#### Problem to work on
Could you rewrite everything in the entries below from the line containing "class: Florideophyceae" down to the line containing "order: Ericales", putting "catalog number" wherever "catalogue / barcode" appears and leaving the rest unchanged?

════════

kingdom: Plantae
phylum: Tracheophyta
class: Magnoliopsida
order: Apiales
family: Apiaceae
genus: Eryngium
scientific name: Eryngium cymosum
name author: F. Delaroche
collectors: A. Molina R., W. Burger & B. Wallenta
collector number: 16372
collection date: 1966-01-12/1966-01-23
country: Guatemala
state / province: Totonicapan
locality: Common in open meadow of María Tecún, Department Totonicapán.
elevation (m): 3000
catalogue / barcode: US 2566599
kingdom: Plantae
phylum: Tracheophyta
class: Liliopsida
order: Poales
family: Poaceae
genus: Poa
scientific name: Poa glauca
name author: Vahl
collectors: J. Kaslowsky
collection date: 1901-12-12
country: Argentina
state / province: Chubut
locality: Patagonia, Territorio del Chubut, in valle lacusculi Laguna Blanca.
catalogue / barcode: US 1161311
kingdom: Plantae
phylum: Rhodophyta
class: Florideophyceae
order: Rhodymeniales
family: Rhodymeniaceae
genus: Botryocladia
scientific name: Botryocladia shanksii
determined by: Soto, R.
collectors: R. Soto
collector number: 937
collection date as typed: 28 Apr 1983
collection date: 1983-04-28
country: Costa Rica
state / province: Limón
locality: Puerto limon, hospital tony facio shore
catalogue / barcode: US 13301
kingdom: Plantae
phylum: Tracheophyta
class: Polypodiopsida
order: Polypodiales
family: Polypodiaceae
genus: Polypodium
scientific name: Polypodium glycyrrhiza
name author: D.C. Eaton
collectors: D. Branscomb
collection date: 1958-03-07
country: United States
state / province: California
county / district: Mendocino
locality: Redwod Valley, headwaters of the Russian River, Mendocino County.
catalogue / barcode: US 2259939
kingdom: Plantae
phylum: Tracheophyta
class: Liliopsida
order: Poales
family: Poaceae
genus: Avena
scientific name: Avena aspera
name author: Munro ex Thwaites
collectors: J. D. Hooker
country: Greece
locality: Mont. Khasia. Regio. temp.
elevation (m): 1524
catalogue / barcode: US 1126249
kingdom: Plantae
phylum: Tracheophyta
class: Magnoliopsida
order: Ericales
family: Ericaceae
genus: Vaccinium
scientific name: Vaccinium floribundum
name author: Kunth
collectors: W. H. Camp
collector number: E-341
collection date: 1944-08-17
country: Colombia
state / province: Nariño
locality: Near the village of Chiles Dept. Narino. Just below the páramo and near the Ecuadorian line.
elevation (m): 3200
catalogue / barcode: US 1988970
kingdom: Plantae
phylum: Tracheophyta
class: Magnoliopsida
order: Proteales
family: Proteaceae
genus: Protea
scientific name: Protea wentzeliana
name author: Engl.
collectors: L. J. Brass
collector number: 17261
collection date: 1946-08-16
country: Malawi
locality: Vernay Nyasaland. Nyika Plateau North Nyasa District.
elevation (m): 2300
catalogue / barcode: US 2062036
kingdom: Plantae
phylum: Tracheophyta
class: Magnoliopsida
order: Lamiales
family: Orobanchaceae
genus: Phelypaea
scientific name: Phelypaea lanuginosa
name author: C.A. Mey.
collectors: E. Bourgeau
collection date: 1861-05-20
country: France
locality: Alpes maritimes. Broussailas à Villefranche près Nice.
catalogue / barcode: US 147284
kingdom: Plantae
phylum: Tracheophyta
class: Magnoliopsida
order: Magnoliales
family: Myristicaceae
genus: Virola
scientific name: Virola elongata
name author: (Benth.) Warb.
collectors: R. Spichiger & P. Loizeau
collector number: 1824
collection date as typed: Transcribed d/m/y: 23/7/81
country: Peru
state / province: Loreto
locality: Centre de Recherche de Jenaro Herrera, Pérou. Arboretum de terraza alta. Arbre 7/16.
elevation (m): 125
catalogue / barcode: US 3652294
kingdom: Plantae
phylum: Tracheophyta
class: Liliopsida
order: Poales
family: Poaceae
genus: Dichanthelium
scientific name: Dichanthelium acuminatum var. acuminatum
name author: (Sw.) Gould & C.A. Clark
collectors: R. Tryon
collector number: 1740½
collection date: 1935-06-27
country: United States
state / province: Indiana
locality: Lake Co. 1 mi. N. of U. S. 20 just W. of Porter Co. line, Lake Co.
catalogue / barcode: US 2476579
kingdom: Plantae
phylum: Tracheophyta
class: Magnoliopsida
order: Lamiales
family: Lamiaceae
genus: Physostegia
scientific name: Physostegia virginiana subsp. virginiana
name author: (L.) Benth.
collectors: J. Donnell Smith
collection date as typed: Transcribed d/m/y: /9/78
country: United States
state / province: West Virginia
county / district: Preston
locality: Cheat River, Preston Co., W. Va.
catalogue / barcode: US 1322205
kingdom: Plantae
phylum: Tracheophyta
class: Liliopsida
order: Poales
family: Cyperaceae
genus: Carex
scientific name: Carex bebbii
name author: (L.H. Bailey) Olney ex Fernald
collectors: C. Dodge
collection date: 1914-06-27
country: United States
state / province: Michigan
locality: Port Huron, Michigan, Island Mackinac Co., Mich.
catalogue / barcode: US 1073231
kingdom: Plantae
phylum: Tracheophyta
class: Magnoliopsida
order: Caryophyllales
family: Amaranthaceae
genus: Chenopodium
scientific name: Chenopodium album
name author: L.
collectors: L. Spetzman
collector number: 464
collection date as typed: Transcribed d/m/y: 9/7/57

════════

#### Written answer
class: Florideophyceae
order: Rhodymeniales
family: Rhodymeniaceae
genus: Botryocladia
scientific name: Botryocladia shanksii
determined by: Soto, R.
collectors: R. Soto
collector number: 937
collection date as typed: 28 Apr 1983
collection date: 1983-04-28
country: Costa Rica
state / province: Limón
locality: Puerto limon, hospital tony facio shore
catalog number: US 13301
kingdom: Plantae
phylum: Tracheophyta
class: Polypodiopsida
order: Polypodiales
family: Polypodiaceae
genus: Polypodium
scientific name: Polypodium glycyrrhiza
name author: D.C. Eaton
collectors: D. Branscomb
collection date: 1958-03-07
country: United States
state / province: California
county / district: Mendocino
locality: Redwod Valley, headwaters of the Russian River, Mendocino County.
catalog number: US 2259939
kingdom: Plantae
phylum: Tracheophyta
class: Liliopsida
order: Poales
family: Poaceae
genus: Avena
scientific name: Avena aspera
name author: Munro ex Thwaites
collectors: J. D. Hooker
country: Greece
locality: Mont. Khasia. Regio. temp.
elevation (m): 1524
catalog number: US 1126249
kingdom: Plantae
phylum: Tracheophyta
class: Magnoliopsida
order: Ericales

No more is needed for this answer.